- **WHAT IS NEEDED**: Copy verbatim the block of lines in the entries below whose first line contains "right eye: (438, 539)" and whose last line contains "left front paw: (764, 323)". Leave out all other lines.

(DATASET CONTENT Opens)

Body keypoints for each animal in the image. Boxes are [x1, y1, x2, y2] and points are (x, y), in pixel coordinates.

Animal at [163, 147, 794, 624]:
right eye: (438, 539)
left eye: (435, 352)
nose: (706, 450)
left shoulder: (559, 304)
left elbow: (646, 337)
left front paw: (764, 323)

(DATASET CONTENT Closes)
(DATASET CONTENT Opens)

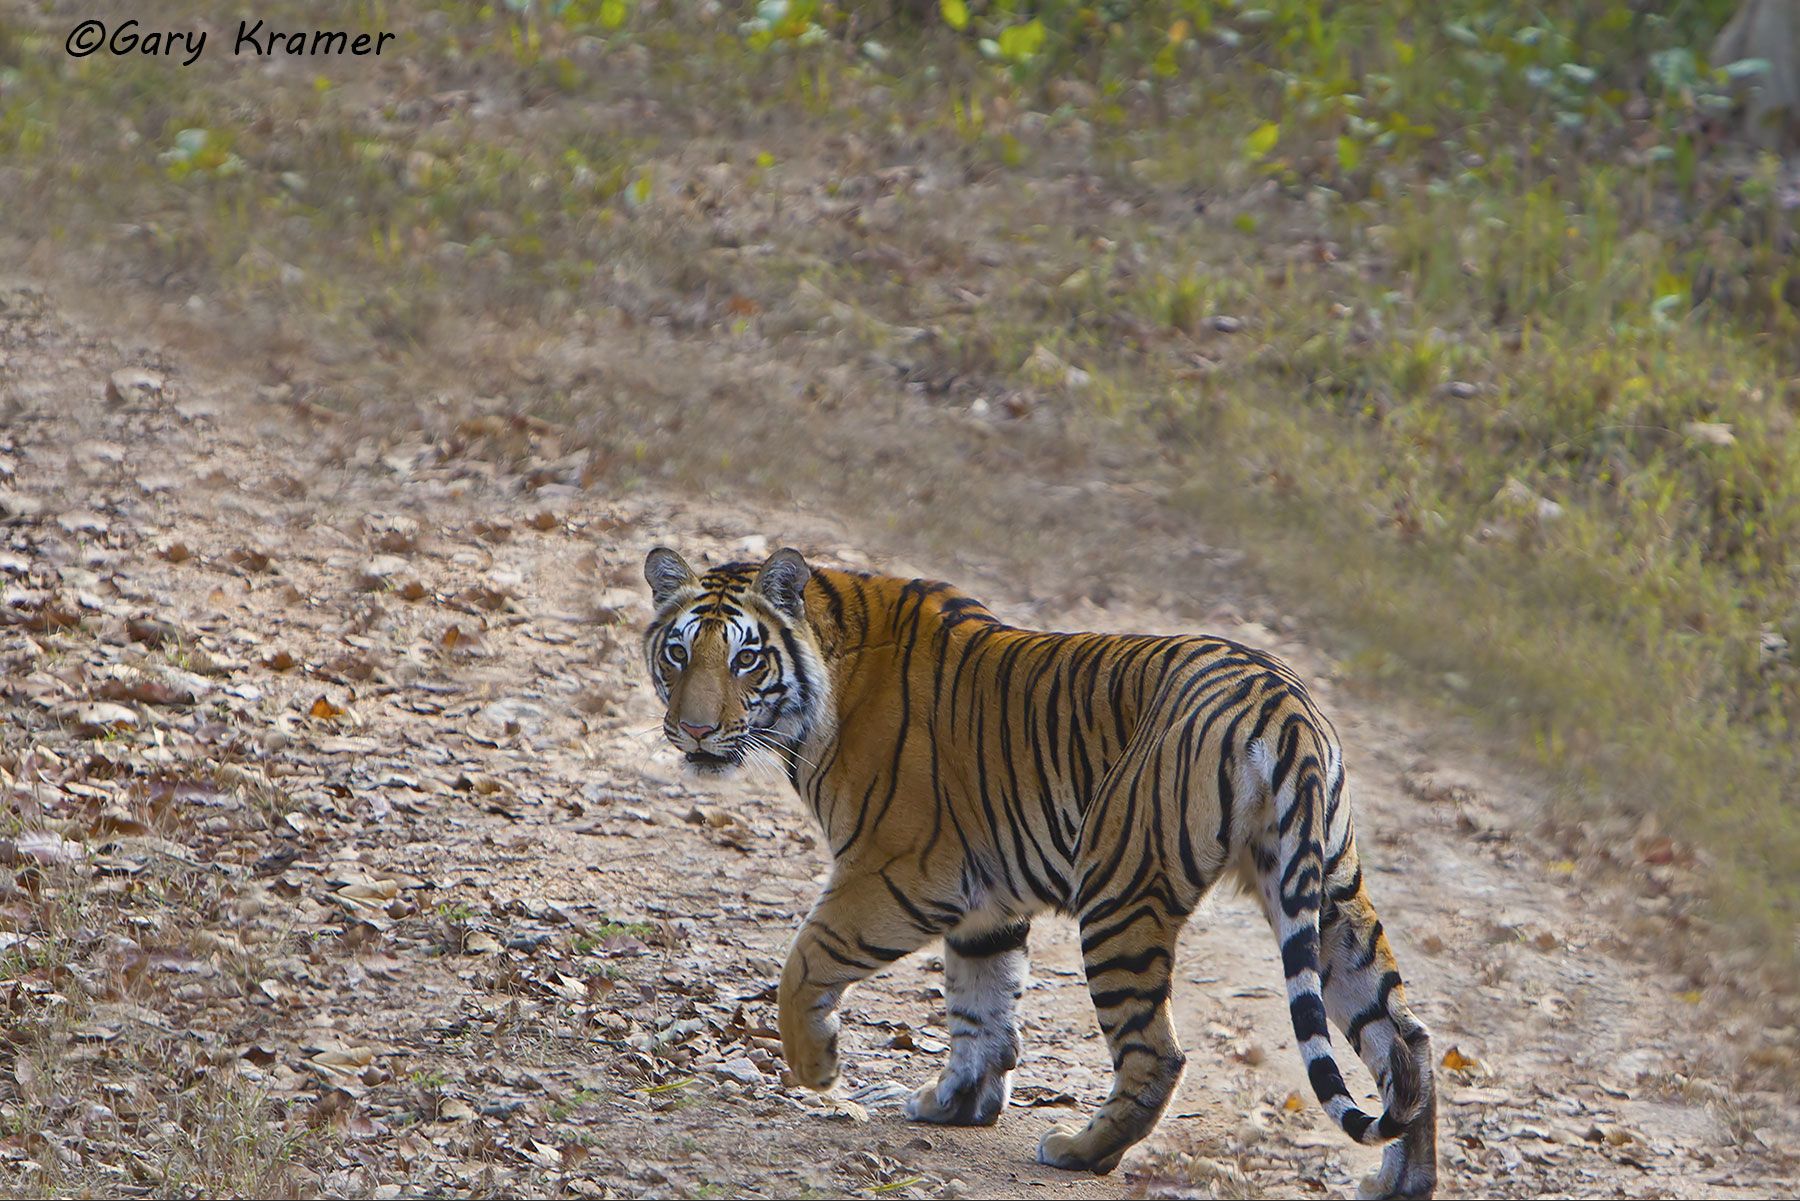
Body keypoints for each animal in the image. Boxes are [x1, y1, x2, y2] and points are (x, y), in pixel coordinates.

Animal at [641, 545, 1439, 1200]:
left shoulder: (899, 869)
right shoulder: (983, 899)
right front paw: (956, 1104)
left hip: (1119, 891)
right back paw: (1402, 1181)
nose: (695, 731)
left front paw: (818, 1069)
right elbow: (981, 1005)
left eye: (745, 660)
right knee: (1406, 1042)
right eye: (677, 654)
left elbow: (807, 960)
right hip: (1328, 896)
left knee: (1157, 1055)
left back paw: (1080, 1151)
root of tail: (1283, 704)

(DATASET CONTENT Closes)

- **EXPECTED ANSWER**:
right eye: (438, 539)
left eye: (435, 352)
nose: (706, 450)
left shoulder: (559, 304)
left elbow: (646, 337)
left front paw: (764, 323)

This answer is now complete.